Einer, mit dem Puchner noch heute befreundet ist, wollte für ein paar Wochen aus Russland kommen. Und blieb dann sieben Jahre. Jetzt liegt nur noch eine Matratze rum, nebendran stapeln sich Bücher. Ordnung vor dem Aufbruch. Im Garten bricht sich die Sonne ihren Weg durch die Äste der Kastanie. Darunter, am Holztisch, lässt sich wunderbar über das Leben und die Kunst sinnieren.
Künstler und Politiker sind hier in all den Jahren beisammen gesessen, immer wieder auch Oberbürgermeister Christian Ude und seine Frau Edith von Welser-Ude. Ginge es nach dem neuen Eigentümer, wäre der Baum schon vor Ostern gefällt worden. Entwurzelt wie der Mieter. Doch dagegen hat sich Puchner gewehrt. Zumindest ein paar Monate soll der Baum noch stehen, hofft er. Er sammelt gerade Informationen darüber, dass Bäume erst wieder ab Oktober gefällt werden dürfen.

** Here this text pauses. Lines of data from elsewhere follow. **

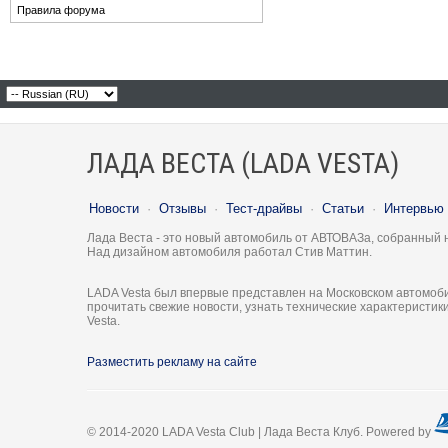
Правила форума
ЛАДА ВЕСТА (LADA VESTA)
Новости
·
Отзывы
·
Тест-драйвы
·
Статьи
·
Интервью
Лада Веста - это новый автомобиль от АВТОВАЗа, собранный 
Над дизайном автомобиля работал Стив Маттин.
LADA Vesta был впервые представлен на Московском автомоби
прочитать свежие новости, узнать технические характеристи
Vesta.
Разместить рекламу на сайте
© 2014-2020 LADA Vesta Club | Лада Веста Клуб. Powered by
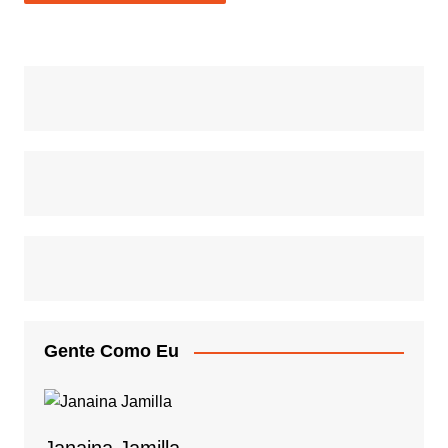
Gente Como Eu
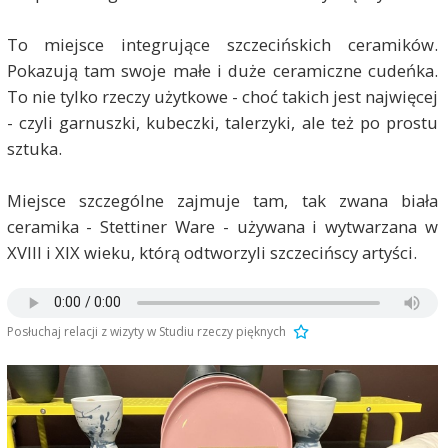
To miejsce integrujące szczecińskich ceramików.
Pokazują tam swoje małe i duże ceramiczne cudeńka.
To nie tylko rzeczy użytkowe - choć takich jest najwięcej
- czyli garnuszki, kubeczki, talerzyki, ale też po prostu
sztuka.
Miejsce szczególne zajmuje tam, tak zwana biała
ceramika - Stettiner Ware - używana i wytwarzana w
XVIII i XIX wieku, którą odtworzyli szczecińscy artyści.
Posłuchaj relacji z wizyty w Studiu rzeczy pięknych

Über den Garten verteilt stehen Skulpturen, über manche wuchern Blätter und Zweige. Wo bald die Bagger arbeiten, streift Nani, Puchners zutrauliche Katze, durchs Gras. Was aus ihr wird, wenn er auszieht, zu seiner Lebensgefährtin in die Wohnung? „Ich weiß es noch nicht. Aber in eine Wohnung tu ich sie nicht. Vielleicht aber zu Bekannten, die einen Garten haben.“
Im Herzstück von Puchners Idylle, im Atelier, steht die meiste Aufräumarbeit noch bevor. Hier hat er die Skulpturen für die Brunnen entworfen, die das Münchner Stadtbild prägen: im Cosimapark, der Fasanenparksiedlung oder der Heßstraße. Skizzen bedecken den Tisch, Werkzeug liegt herum, das Lämpchen auf dem Anrufbeantworter blinkt. Es sieht aus, als würde sich Puchner gleich wieder seiner Arbeit widmen. Aber das trügt eben. Einiges ist bereits entrümpelt. Reste von Stein und Holz, aus denen Puchner seine Kunstwerke gefertigt hat.
Altes, rostiges Werkzeug. Lauter Dinge, die voller Erinnerungen stecken. „Von Dingen freimachen“, nennt es Puchner. „Es waren Sachen dabei, die hatte ich seit Jahren nicht mehr in der Hand“, sagt er. „Und bei jedem einzelnen habe ich mich nochmal erinnert, wann und was ich damit gearbeitet habe. Ich habe mich bewusst getrennt.“
Mit Selbstmitleid oder Resignation habe das nichts zu tun. So schwer es sein muss, er blickt nach vorne. Das hat ganz praktische Gründe: „Ich brauche meinen Frieden, um arbeiten zu können.“ Einfacher wäre das freilich, hätte er bereits ein neues Atelier. Doch die Anfragen bei der Stadt blieben bislang erfolglos.
Viele Ateliers sind für junge Künstler vorgesehen, die am Anfang ihres Schaffens stehen. Mit jemandem wie Puchner, der mit fast 79 einen Neuanfang machen muss, hat dort niemand gerechnet.